Los primeros hinchas de Huachipato nacieron junto con la propia historia del club. Desde la fundación de los seccionales en 1947 y la creación del Club Deportivo Huachipato, fueron las familias de los trabajadores y los vecinos quienes comenzaron a acercarse a la cancha de Gaete, dando vida a los inicios de la hinchada acerera.
Durante la década de 1960, el fútbol chileno aún vivía una etapa de inocencia. Las barras organizadas, como las conocemos hoy, eran inexistentes. La mayoría de los asistentes a los estadios eran simples amantes del deporte, personas que iban por la emoción del juego, sin mayores banderas que la del fútbol mismo. Pero, poco a poco, comenzaban a surgir los primeros indicios de identidad, amor por los colores y lealtades que marcarían a generaciones.
En este contexto nacía la historia de Huachipato, un club joven, pero con una hinchada que comenzaba a gestarse con fuerza. Fue en esos años cuando gracias a la construcción del estadio: Campos deportivos Huachipato o "Las Higueras" apareció lo que podría considerarse la primera “barra” acerera: un grupo de entusiastas vecinos de Hualpencillo, quienes subían al cerro, llevando con ellos su aliento, sus ganas y una incipiente pasión que pronto se transformaría en tradición.
No existían bombos ni cánticos ensayados. Lo que sí había era carisma. Y fue precisamente el carisma lo que llevó a surgir a los primeros animadores espontáneos del tablón dentro de los asistentes quienes ingresaban al estadio. Uno de los más entrañables fue un personaje apodado simplemente “El Gordito”, un verdadero showman del aliento.

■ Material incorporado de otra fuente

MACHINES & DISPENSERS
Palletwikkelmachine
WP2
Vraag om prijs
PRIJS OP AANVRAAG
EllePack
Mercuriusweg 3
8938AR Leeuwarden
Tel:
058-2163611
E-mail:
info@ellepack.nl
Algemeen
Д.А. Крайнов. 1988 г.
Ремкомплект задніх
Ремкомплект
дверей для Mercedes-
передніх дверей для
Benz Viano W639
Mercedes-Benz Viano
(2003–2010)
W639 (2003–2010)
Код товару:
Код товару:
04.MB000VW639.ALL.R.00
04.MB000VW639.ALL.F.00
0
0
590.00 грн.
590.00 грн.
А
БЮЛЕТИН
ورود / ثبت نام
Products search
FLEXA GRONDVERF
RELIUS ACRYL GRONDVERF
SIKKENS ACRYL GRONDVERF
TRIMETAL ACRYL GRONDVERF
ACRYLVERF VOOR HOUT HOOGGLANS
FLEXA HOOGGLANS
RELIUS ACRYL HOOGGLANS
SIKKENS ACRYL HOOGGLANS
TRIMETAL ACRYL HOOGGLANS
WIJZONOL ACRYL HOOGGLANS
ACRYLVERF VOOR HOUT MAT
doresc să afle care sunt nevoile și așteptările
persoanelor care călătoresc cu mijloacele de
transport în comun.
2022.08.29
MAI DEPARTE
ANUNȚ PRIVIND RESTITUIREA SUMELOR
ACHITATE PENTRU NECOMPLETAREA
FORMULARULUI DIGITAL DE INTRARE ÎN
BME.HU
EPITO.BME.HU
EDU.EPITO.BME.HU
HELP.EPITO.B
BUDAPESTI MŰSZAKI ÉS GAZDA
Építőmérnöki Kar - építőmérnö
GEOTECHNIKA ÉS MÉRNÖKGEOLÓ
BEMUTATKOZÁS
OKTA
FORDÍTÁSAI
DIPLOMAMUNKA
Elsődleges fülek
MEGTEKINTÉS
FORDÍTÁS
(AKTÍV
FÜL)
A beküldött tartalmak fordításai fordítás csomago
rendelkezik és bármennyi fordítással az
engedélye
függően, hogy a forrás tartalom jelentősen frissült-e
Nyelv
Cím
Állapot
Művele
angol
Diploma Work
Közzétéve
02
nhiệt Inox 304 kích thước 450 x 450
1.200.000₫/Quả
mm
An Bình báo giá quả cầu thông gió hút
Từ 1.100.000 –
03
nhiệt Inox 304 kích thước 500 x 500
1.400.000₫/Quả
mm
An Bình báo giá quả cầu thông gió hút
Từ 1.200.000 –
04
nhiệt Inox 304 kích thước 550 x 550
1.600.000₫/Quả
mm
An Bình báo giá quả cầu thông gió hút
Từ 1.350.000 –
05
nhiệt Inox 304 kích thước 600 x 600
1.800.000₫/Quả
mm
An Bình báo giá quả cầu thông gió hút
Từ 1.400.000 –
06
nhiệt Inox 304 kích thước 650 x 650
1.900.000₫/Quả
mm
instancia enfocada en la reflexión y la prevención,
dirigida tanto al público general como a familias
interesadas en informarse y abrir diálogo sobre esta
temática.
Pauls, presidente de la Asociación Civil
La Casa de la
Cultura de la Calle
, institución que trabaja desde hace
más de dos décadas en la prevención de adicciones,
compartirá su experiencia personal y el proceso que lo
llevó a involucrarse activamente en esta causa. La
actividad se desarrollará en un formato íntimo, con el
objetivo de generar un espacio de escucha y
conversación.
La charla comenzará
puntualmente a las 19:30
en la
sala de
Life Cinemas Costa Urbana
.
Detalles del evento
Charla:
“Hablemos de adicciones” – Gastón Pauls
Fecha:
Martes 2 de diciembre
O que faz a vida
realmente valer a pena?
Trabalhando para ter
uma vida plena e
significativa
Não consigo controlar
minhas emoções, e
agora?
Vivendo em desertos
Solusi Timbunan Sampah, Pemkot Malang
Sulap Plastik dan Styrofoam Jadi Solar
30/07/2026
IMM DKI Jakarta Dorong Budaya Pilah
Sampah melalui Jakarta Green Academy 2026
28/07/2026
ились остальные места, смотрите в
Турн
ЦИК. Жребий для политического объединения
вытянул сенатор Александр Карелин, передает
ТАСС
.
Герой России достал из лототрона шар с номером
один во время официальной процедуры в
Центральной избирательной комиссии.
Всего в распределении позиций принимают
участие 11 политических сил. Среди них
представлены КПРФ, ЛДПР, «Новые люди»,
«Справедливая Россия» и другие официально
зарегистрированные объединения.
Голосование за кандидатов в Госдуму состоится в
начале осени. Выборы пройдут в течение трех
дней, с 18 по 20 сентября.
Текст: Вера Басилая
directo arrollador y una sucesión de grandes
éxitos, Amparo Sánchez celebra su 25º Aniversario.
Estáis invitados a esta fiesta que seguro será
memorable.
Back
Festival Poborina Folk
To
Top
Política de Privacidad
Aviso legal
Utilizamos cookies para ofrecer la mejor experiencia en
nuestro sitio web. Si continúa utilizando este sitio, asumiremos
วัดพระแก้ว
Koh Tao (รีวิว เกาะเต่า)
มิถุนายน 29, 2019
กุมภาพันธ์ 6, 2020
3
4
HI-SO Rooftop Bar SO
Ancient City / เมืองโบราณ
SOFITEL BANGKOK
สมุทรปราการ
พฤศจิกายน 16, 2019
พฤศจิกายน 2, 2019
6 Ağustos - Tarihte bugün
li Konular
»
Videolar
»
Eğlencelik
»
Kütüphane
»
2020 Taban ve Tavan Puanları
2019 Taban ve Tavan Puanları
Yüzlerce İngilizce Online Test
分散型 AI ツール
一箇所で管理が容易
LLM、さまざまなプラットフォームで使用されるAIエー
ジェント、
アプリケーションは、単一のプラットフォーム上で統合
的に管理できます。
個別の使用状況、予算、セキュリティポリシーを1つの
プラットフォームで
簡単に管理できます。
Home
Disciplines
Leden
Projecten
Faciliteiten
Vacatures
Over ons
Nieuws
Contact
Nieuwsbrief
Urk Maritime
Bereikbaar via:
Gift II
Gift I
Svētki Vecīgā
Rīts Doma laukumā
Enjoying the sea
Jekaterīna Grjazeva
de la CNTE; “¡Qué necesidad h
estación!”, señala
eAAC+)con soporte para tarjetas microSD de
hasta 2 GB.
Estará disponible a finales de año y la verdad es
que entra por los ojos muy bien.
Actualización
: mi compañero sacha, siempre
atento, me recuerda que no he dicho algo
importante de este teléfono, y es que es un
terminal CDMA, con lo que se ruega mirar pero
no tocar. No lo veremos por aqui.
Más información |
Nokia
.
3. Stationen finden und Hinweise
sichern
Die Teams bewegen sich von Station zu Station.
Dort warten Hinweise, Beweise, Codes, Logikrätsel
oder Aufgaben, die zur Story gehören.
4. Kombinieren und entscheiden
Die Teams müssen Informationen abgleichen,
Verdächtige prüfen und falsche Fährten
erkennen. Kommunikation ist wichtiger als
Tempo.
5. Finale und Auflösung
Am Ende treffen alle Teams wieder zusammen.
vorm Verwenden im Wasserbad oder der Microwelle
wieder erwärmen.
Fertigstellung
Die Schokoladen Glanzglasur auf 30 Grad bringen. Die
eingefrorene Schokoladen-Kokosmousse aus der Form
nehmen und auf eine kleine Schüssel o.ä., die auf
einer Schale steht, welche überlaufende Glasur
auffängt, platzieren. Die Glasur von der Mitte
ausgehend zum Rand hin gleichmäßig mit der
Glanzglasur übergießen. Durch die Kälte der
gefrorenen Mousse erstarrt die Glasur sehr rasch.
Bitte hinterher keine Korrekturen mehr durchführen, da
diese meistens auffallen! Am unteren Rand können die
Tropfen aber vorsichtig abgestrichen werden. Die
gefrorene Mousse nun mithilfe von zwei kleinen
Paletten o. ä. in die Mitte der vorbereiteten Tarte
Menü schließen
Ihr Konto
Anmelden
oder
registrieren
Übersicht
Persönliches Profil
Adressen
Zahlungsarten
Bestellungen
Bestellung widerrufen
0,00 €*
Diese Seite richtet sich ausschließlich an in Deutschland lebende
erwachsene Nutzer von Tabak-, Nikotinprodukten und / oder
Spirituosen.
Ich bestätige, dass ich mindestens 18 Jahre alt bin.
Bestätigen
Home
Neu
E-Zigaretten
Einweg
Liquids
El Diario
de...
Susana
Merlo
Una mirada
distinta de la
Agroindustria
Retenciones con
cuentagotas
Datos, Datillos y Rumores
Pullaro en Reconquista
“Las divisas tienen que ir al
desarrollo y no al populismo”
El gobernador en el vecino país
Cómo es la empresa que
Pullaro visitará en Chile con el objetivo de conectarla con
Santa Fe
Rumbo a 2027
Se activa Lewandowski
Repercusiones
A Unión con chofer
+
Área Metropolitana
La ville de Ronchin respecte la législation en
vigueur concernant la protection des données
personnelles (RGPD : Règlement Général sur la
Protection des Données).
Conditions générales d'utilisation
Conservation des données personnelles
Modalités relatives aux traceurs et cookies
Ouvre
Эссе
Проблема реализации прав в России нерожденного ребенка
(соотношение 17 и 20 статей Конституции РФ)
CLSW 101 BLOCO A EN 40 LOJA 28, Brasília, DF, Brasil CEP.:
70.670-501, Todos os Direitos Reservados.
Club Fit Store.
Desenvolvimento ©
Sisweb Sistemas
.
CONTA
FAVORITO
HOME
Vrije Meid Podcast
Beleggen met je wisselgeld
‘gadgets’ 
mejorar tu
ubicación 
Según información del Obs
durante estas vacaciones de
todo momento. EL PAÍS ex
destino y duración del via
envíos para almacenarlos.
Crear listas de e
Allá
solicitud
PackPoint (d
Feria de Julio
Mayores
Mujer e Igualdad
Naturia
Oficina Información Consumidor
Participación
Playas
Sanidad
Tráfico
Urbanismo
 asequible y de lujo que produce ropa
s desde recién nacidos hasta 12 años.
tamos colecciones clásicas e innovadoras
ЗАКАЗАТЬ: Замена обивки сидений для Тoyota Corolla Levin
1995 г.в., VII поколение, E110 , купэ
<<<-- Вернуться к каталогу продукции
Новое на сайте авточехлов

Con cada paso que daba alrededor de la pista del Estadio Las Higueras, el público lo seguía con un grito marcado: “¡HUA-CHI-PA-TO!”, acelerando el ritmo a medida que avanzaba imitando el paso de un tren recorriendo asi toda la pista atletica del estadio. Su desfile era una ceremonia, una liturgia del aliento. Pero no se detenía ahí: también vendía banderines, organizaba rifas de balones y, para coronarlo todo, se disfrazaba según el rival de turno. Se convertía en pirata para enfrentar a Coquimbo Unido, en cura para medirse con Universidad Católica, y en árabe cuando el rival era Palestino. Con chistera y bastón, como lo describía una crónica de la época, “salía el hombre que hace gritar a la barra de Huachipato con sus pasos marciales”.
Así eran aquellos años: espontáneos, alegres y profundamente humanos. No existían líderes de barra. Ya en los años setenta, comenzaría a tomar forma lo que se conocería como las “Barras Oficiales”, organizaciones que buscarían canalizar ese fervor en forma más estructurada. Pero todo comenzó ahí, en los cerros con gente de Hualpencillo, entre disfraces, cánticos, vino y carcajadas.
Ahí donde la pasión por Huachipato dio sus primeros pasos.